The program follows up with a Cheese Pairing talk, with a Whole Foods expert cheese buyer; both founders of the influential Crowns & Hops (brewery in planning and social movement), Beny Ashburn and Teo Hunter; Sayre Piotrkowski of Santa Rosa’s HenHouse Brewing Co.; and Andy Crocker, from Original Pattern Brewing Co. in Oakland. There’s a link to get cheese in advance — or you can BYO cheese and beer and listen along while discovering your own taste pairings.
Next it’s back to brewing with a spotlight on innovation from creative brewers Kim Sturdavant of Pacifica Brewery in Pacifica; Alexandra Nowell from Three Weavers Brewing Co. in the LA Area (forgive me, I’m a Northern Californian. Technically it’s Inglewood); and Jonas Nemura of Orange County’s Radiant Brewing Co.
And then they’ll finish with a community segment where writer Jay Brooks joins two of his co-founders of SF Beer Week, Shaun O’Sullivan of the Bay Area’s 21st Amendment Brewery and Dave McLean, now of Admiral Maltings, Alameda’s craft maltster, making artisan beer ingredients from California-grown grain.
You can simply drop in at https://cacraftbeerweek.com/kickoff Friday evening, no ticket needed. So grab your own craft beers (and cheeses?) to toast and enjoy.

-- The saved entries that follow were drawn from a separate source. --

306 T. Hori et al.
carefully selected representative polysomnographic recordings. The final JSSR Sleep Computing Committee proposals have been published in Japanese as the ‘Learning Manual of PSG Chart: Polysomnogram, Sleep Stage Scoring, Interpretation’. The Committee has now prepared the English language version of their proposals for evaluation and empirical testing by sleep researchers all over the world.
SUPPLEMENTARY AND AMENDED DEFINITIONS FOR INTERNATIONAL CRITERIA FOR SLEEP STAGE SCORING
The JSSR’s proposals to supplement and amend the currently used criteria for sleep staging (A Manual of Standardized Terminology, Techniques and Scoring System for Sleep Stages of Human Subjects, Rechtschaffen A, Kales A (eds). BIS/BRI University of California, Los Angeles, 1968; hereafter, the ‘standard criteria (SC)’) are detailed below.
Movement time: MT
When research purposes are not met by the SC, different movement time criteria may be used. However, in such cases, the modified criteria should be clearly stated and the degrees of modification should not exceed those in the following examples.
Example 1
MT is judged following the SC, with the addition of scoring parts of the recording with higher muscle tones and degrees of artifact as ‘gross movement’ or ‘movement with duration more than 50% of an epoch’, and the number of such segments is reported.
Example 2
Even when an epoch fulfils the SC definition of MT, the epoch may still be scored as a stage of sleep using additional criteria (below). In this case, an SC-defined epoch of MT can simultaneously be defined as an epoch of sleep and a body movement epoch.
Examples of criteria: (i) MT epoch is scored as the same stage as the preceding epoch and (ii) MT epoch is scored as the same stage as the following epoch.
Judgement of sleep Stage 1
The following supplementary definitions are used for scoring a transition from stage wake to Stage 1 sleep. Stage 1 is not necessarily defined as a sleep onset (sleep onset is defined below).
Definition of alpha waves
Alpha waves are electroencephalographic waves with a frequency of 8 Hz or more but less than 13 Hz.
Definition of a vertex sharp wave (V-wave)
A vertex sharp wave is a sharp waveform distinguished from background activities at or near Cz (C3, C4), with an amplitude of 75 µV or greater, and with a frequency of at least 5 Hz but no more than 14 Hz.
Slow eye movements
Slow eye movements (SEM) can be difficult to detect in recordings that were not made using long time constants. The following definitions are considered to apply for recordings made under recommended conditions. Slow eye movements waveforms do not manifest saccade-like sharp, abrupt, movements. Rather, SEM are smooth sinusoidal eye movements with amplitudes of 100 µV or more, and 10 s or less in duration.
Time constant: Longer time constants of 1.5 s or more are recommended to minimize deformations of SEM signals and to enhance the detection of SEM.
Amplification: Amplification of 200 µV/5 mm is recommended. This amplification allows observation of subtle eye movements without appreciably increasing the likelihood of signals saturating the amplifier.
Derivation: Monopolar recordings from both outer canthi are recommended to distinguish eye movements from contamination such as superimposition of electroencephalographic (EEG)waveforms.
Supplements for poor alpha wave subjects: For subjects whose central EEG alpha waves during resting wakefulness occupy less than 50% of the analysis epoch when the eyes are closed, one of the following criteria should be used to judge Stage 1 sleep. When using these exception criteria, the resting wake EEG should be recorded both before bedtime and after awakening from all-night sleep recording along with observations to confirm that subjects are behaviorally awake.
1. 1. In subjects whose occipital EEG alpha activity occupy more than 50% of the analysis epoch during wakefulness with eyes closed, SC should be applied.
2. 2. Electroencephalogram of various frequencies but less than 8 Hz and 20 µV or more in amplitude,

If this strange beer week becomes a model for future fests, offering both stay-at-home and on-site activities, I’d love to see those events with beer to be shipped or delivered noted prominently in the menu. But right now, seeing people far from me describe their new beers and say that their patio is open is a shot of beer community optimism. It’s fun to poke around.
The pandemic has been particularly hard on an industry that offers places for community socializing and depends on community support. The beer week focus is on California, in part because the state level is where license regulations have changed during the pandemic. Assorted issues such as differing standards for outdoor service at wineries and breweries during mandated health restrictions have weighed on small businesses that are barely holding on.
There’s a benefit beer package up for purchase specifically to support advocacy for craft breweries: https://cacraftbeerweek.com/offerings/ccba-celebration-of-craft

What the community of people who appreciate craft brewers and taproom gatherings can share with breweries Friday evening is hope for future gatherings. Something worth raising a beer week toast to!
And, perhaps, if you’re following what the market demands, the eternal hope for a newer, ever better IPA. Cheers!
-Gail Ann Williams
(Quick disclosure – in recent years I have worked for SF Beer Week. And in the early years, the two of us collaborated on some events. So I’m partial to the concept of SFBW. This year, we’re independently sitting home with a computer and a shipment of fresh beers, thinking of all the friends we’re missing.)